Monday, 20 June 2011

(Nearly) six months in, how's marketing outside London?

"When a man is tired of London he is tired of life; for there is in London all that life can afford."

Samuel Johnson

I can't comment on the validity of the great doctor's opinion of 17th century London. However, six months after leaving the capital and moving to Leeds, I would like to state that in 2011 it is, categorically, bollocks. I'm having a great time.

There's no doubt that life as a marketer in Leeds is different. I'm not working with quite such glamorous brands (though you'd still have heard of plenty of them; it's not that much of a backwater) but in comparison to household names in London, the challenges of working with our clients are different and very refreshing. To sell a piece of research, we've often got to convince the owner of a business that it's worth spending his own money on. It's money that would otherwise accrue to him, personally, as profit. Persuading a brand manager who has £100k for research already pencilled into his annual budget, to part with some of it for your particular flavour of research, is much easier.

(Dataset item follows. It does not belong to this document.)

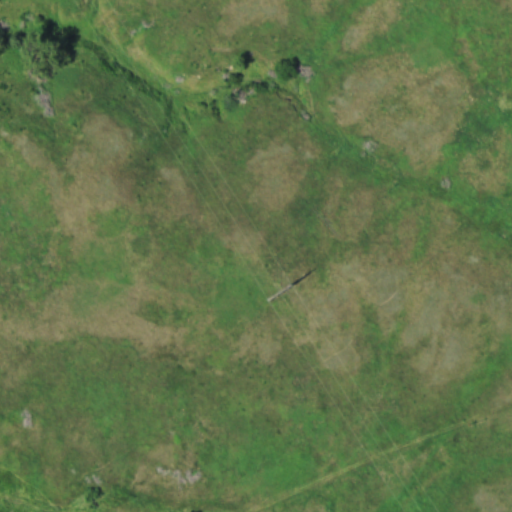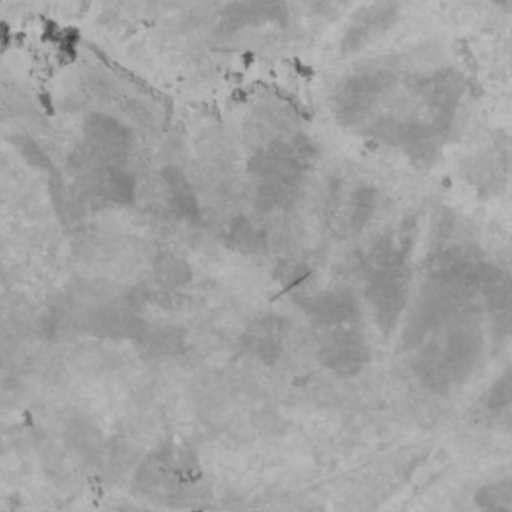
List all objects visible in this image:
power tower: (285, 294)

On the other hand, Brilliant's client base is refining and focussing what I do as an analyst. The econometrics we sell is more like the econometrics I'd do for my own business; a lot of the fat has gone and it's geared to getting the right answer to a specific question, as quickly as possible. 'Interesting' research is still interesting, but the majority of our clients aren't willing to pay for it. Persuade them that you can make their advertising 10% more efficient though and the chequebook opens, although they bargain a lot harder than in London too. It's probably a Yorkshire thing.

So, a bit less glamorous but I'm enjoying the work a lot. If it's important to you to be waiting in reception at Canary Wharf rather than at a business park on the edge of Sheffield though, then it's probably not the place for you.

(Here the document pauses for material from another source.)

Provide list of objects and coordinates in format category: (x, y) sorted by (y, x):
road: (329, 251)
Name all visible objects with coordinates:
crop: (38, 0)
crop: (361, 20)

If you hate that tube ride to Canary Wharf. If it's really starting to drag, then keep reading. Move out of London and your work-life balance can change out of all recognition.

You may have to compromise on a bit of reflected glory from your client list, but you'll do the same job for essentially the same money. Life is cheaper outside London. Much cheaper. Swap your pokey Clapham flat for a house. Yes, an actual house with a garden, a garage, a dining table and an upstairs. You can have friends round and not have to eat off your laps on the sofa.

Go for a jog and it's along a canal towpath, not down New Cross High Street.

Everybody at Brilliant works hard. Like our clients, there's not a lot of fat on the business because we're smaller so it would be more noticeable. Working hard means arriving before 9am (not 9.30 - that was shock!) but most people have gone by 6.00 and the office is almost always empty by 6.30. I'm not entirely sure why, as we're still the same kind of marketing people, but my theory is that the environment outside the office is so much nicer that you want to spend time in it. You get finished on time rather than dragging things out. With a tube ride and my Lewisham flat to look forward to, why not stay till 7.30?

I don't want to be down on London and it was great while it lasted. It also set me up to be able to do this job. The move is working though and I can't ever see going back.

The last one - and the reason why I'm looking forward to the proper summer arriving so much - is that if you like outdoor pass-times then you can do them in the evening not just at the weekend. The outdoors (the proper, green, countryside outdoors) also isn't over an hour's drive away. I love paragliding (I might have mentioned it...) and have just taken up windsurfing. If the weather forecast's right, I can be kitted up on a lake, or in the middle of nowhere up a hill in the Pennines by 6.30. Tonight will be Nont Sarah's.

Nonts doesn't look like this right now, but winter could be fun too...

Dr. Johnson was right, in a way; London does offer all that life can afford. Unfortunately a marketer cannot afford all that London can offer and fortunately there are some things that money can't buy.

Unhappy in London? Don't just change job and hope things will improve. My advice would be to try getting out. If it goes wrong, you can always go back.

If you're like me, then I promise you won't.